In artikel 6, negende lid, van Verordening (EEG) 3508/92 is bepaald dat wanneer een
steunaanvraag of de wijzigingen daarop vergezeld moeten gaan van aanvullende
documenten, deze documenten worden geacht deel uit te maken van de aanvraag.
Ingevolge artikel 4, tweede lid sub a, van Verordening (EEG) 3887/92 (door Verordening
(EG) 229/95 aangevuld) mag de steunaanvraag "oppervlakten" na de uiterste datum voor
de indiening ervan nog slechts worden gewijzigd op voorwaarde dat de bevoegde
autoriteiten de wijzigingen uiterlijk op de data als bedoeld in de artikelen 10, 11 en 12 van
Verordening (EEG) nr. 1765/92 van de Raad ontvangen:
- wat de percelen landbouwgrond betreft, in bijzondere gevallen die naar behoren zijn
gemotiveerd, zoals met name een overlijden, een huwelijk, aan- of verkoop of de sluiting
van een pachtovereenkomst. De Lid-Staten stellen de desbetreffende voorwaarden vast.

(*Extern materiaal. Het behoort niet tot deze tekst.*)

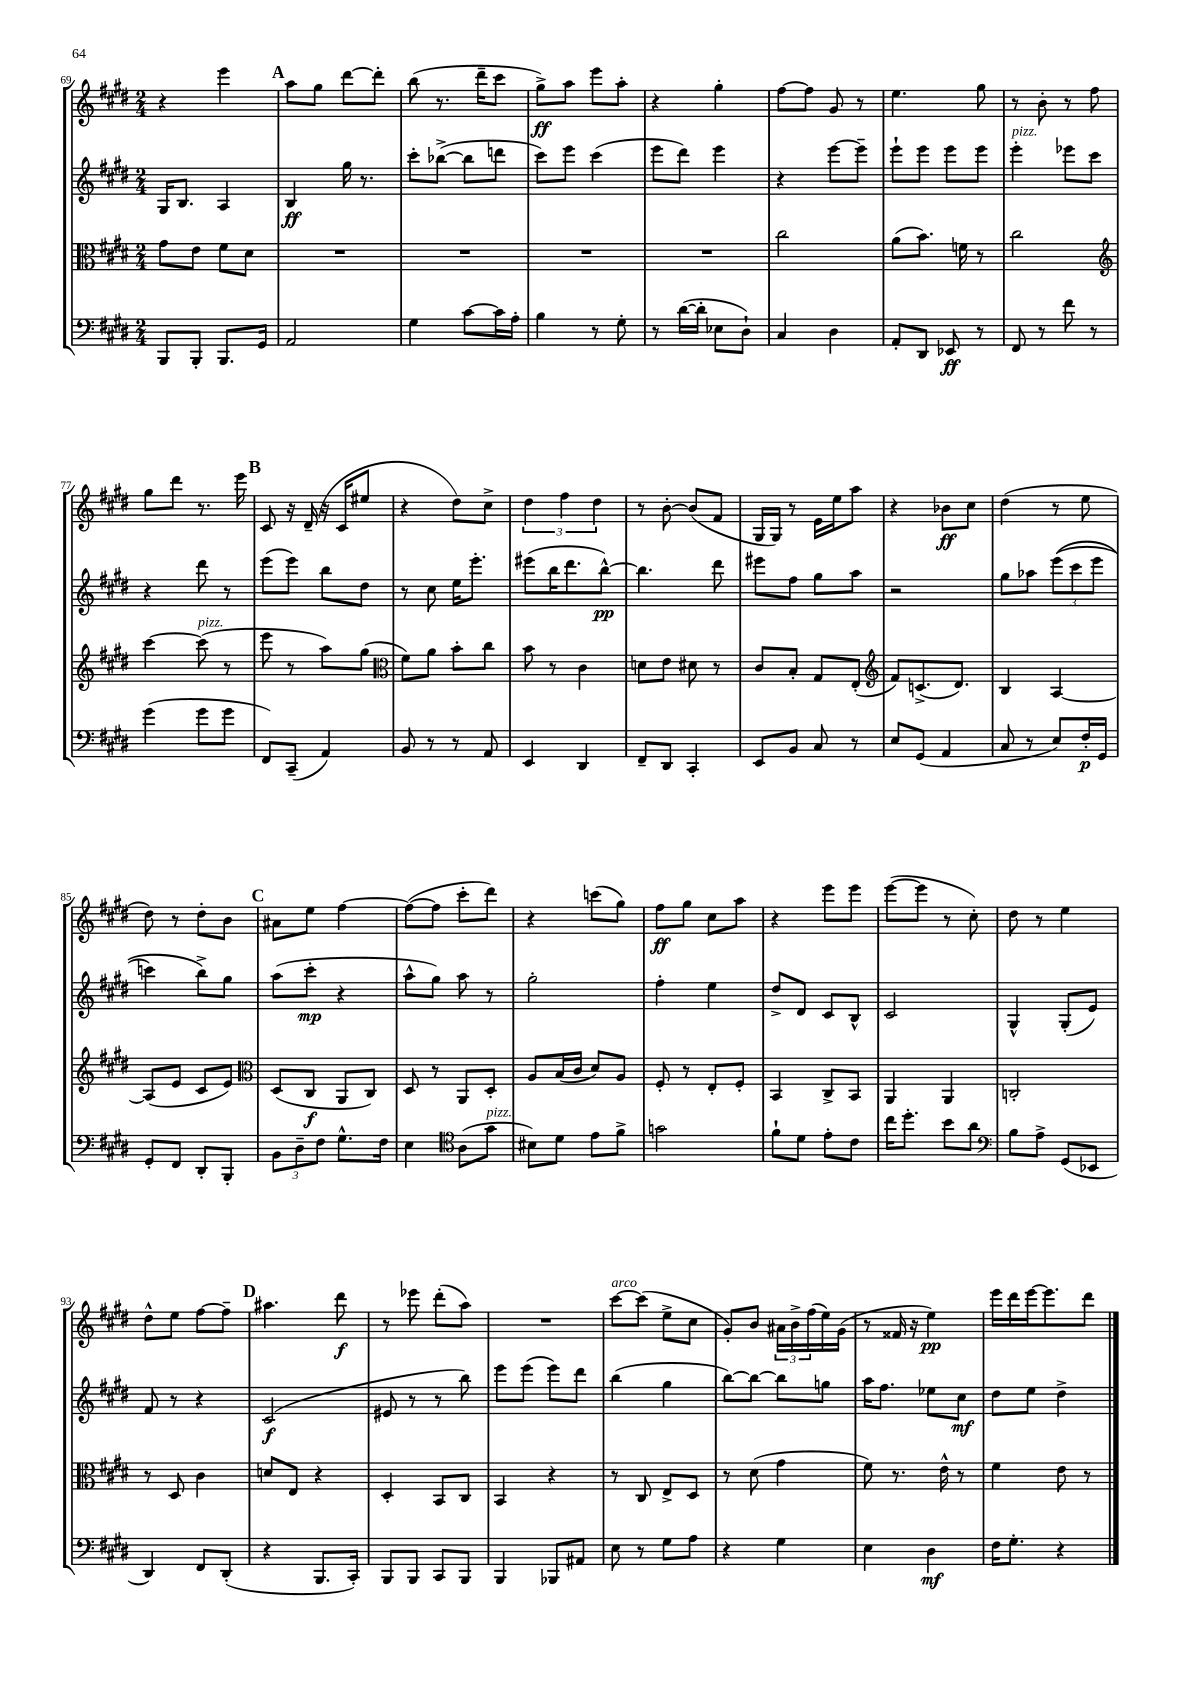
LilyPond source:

Artikel 5 bis van de Verordening (EEG) 3887/92, door Verordening (EG) 229/95
ingevoegd, bepaalt dat onverminderd de voorschriften van de artikelen 4 en 5 in geval van
een klaarblijkelijke fout, een steunaanvraag na de indiening op elk moment kan worden
aangepast.
Ingevolge artikel 9, tweede lid, van Verordening (EEG) 3887/92 wordt, wanneer wordt
vastgesteld dat de in de steunaanvraag "oppervlakten" aangegeven oppervlakte groter is
dan de geconstateerde oppervlakte, het steunbedrag berekend op basis van de bij de
controle feitelijk geconstateerde oppervlakte. Behoudens overmacht wordt de feitelijk
geconstateerde oppervlakte echter verlaagd met tweemaal het vastgestelde verschil
wanneer dit groter dan 3% van de geconstateerde oppervlakte of dan 2 ha en niet groter dan
20% van de geconstateerde oppervlakte is.
Er wordt geen aan de oppervlakte gekoppelde steun toegekend wanneer het vastgestelde
verschil groter is dan 20% van de geconstateerde oppervlakte.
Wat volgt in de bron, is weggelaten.